I think a clear retainer would be your best bet. IMO, a Monroe is less likely to scream "OMG I HAVE A FACIAL PIERCING" than say your eyebrow, nose, or lip. It's unfortunate that people at your place of work would judge you because of that. I guess it depends on how conservative the church is, though.


----------



## EyeCandyDiva

***UPDATED WITH PICS: It's the end of the day so here are some pics of my piercing...PLEASE EXCUSE my shiny face it's in the mid- 90's here in Charlotte and I'm ROASTING.


----------



## Bec688

EyeCandyDiva - It's so little! I don't think you need to cover it up at all, it's so cute!


----------



## Colorlicious

i think it's super cute! i dont see why u should have to hide it, they shouldnt judge you b.c of a piercing!


----------



## pinksugar

I agree. It's adorable on you. I love it


----------



## StrangerNMist

I think it looks gorgeous EyeCandyDiva, and you carry off the look incredibly well!

I honestly don't see what the big deal is about piercings, and why people flip out about it so much. I believe a person should do what they please with their body without somebody (professional and/or otherwise) having such a huge fit about it. It's not like you're hurting anybody. Plus, you're not covered in pierecings/tattoos, so I don't see what the huge deal is.

I also have to agree that church should be a place of non-judgement, but it's been exactly the opposite in my experience.


----------



## brewgrl

that is so small and adorable, that i am not sure you could be judged negatively with that! I mean, it's quite stunning on you!


----------



## BeneBaby

I think it is super-cute on you!! Keep it. It isn't vulgar on my opinion. Wait and see if anyone says anything about it.


----------



## suzukigrrl

You can still look professional with piercings! I work as a secretary in the financial district and I have tons of piercings. I dress and act professionally, and I have no problems. Piercings are so popular these days, a lot of professional people have them.


----------



## Khalia25

Girl, you look FABULOUS with your piercing. I don't think you have much to worry about. There are always going to be people who love or dislike one thing or another. Just check with the pastor, and if he has any qualms about it, just discuss what you can do to compromise. But honestly, I doubt it will be a big issue. I'm sure they see the FLY DIVA you are, and if anything, they'll probably just think....that's another fabulous look from Ms. Diva!


----------



## CubNan

EyeCandyDiva: Thanks for posting the pic. It's very sweet.

● **Directions**
(A) In the forum thread about the piercing, what job does suzukigrrl say she holds?
(B) Retype the forum thread about the piercing from "Girl, you look" up to and including "It's very sweet.".

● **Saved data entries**
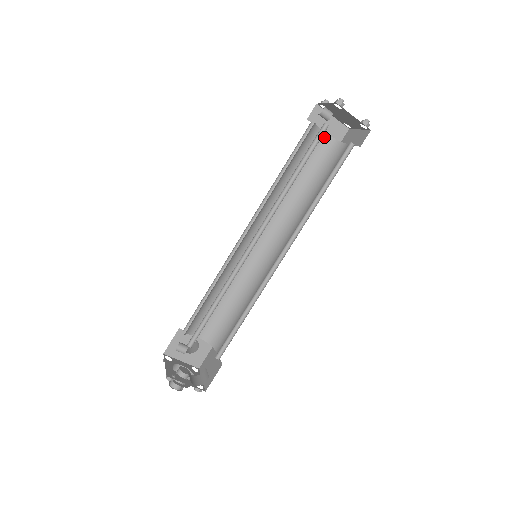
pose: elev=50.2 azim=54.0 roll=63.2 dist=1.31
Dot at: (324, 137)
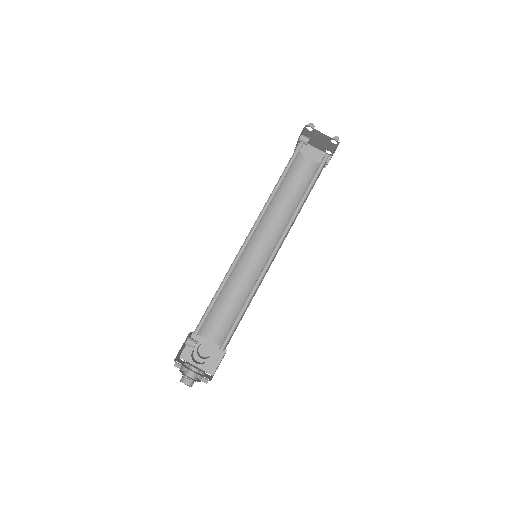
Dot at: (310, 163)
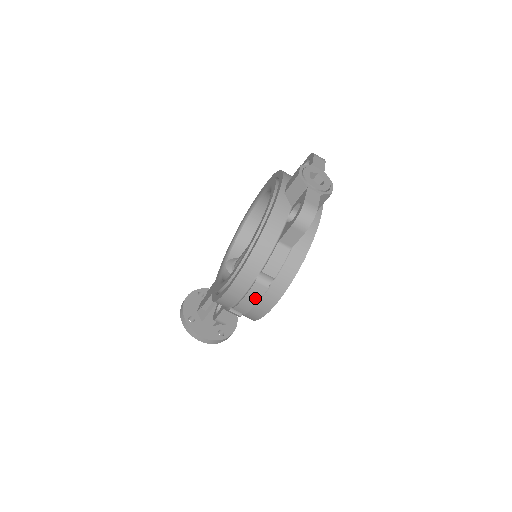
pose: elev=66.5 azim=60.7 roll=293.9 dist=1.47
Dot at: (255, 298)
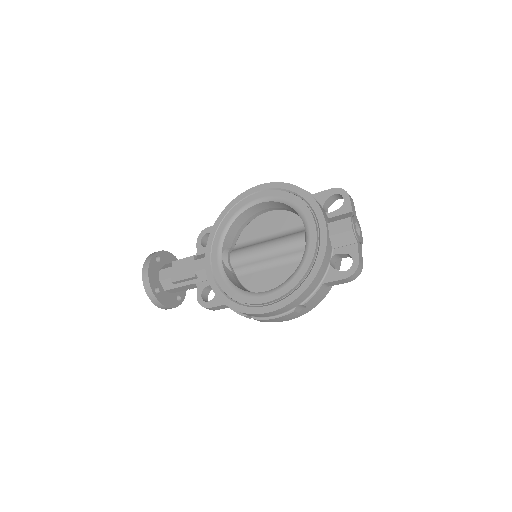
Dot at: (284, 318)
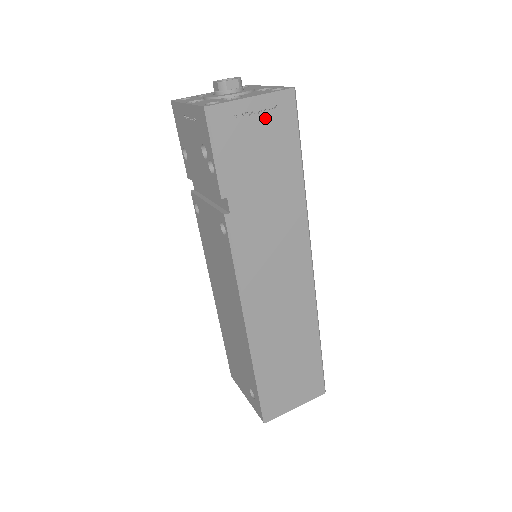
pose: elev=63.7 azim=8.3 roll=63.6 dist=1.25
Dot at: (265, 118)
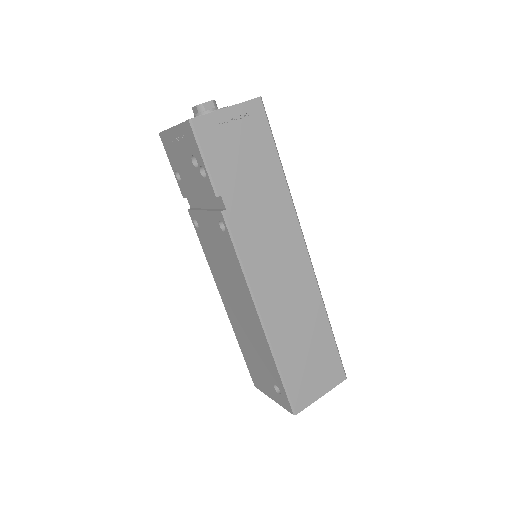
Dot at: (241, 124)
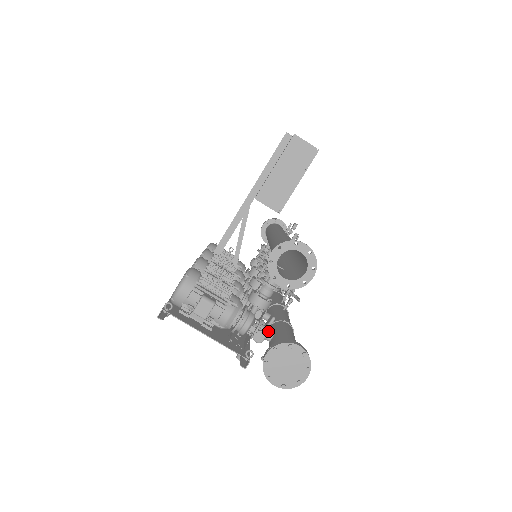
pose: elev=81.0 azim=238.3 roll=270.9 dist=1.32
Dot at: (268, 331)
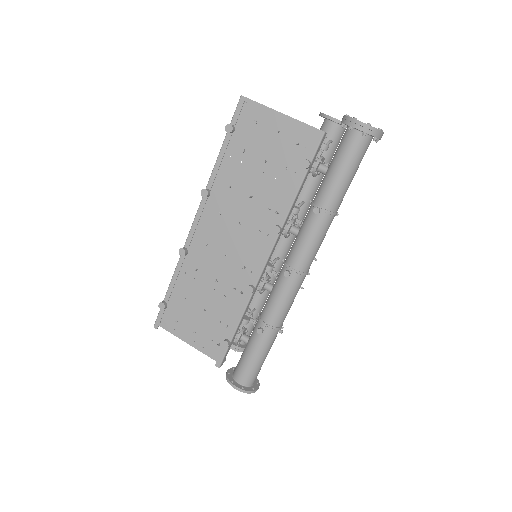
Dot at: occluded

* * *

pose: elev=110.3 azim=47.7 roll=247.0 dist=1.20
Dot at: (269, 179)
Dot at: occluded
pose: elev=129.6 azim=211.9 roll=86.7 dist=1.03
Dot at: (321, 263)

--

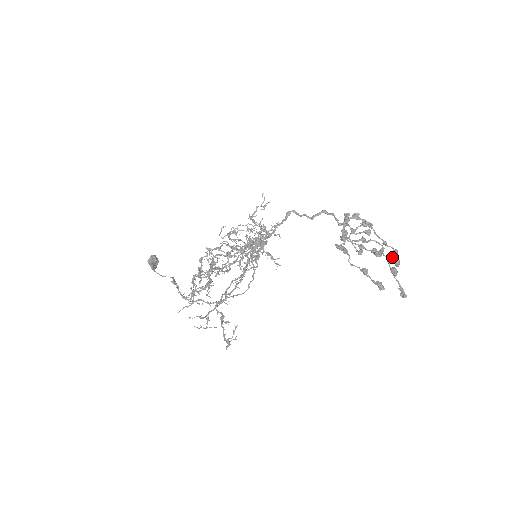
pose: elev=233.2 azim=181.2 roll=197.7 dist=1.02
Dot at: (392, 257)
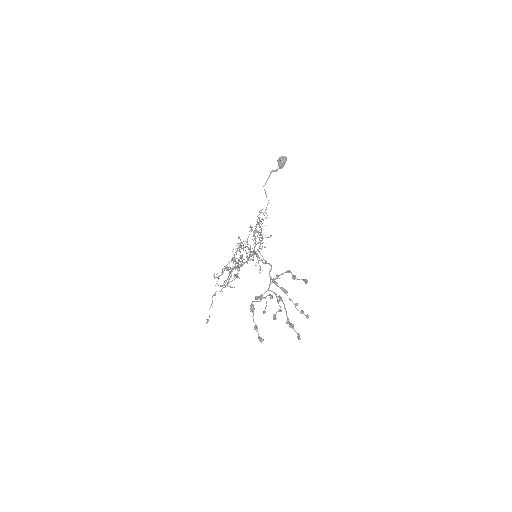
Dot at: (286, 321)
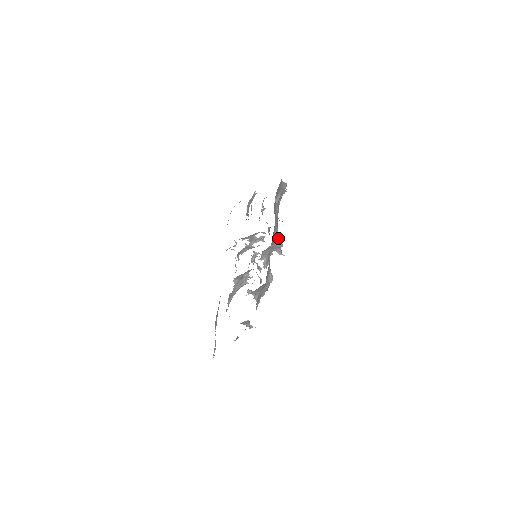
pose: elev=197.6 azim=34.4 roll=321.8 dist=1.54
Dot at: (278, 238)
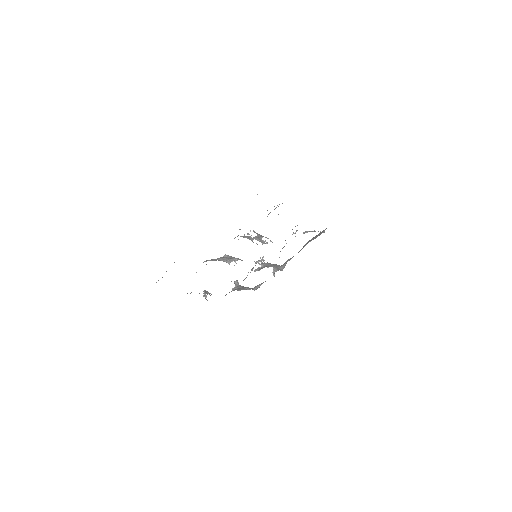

● **Full solutions**
(A) She works as a secretary in the financial district.

(B)
Girl, you look FABULOUS with your piercing. I don't think you have much to worry about. There are always going to be people who love or dislike one thing or another. Just check with the pastor, and if he has any qualms about it, just discuss what you can do to compromise. But honestly, I doubt it will be a big issue. I'm sure they see the FLY DIVA you are, and if anything, they'll probably just think....that's another fabulous look from Ms. Diva!


----------



## CubNan

EyeCandyDiva: Thanks for posting the pic. It's very sweet.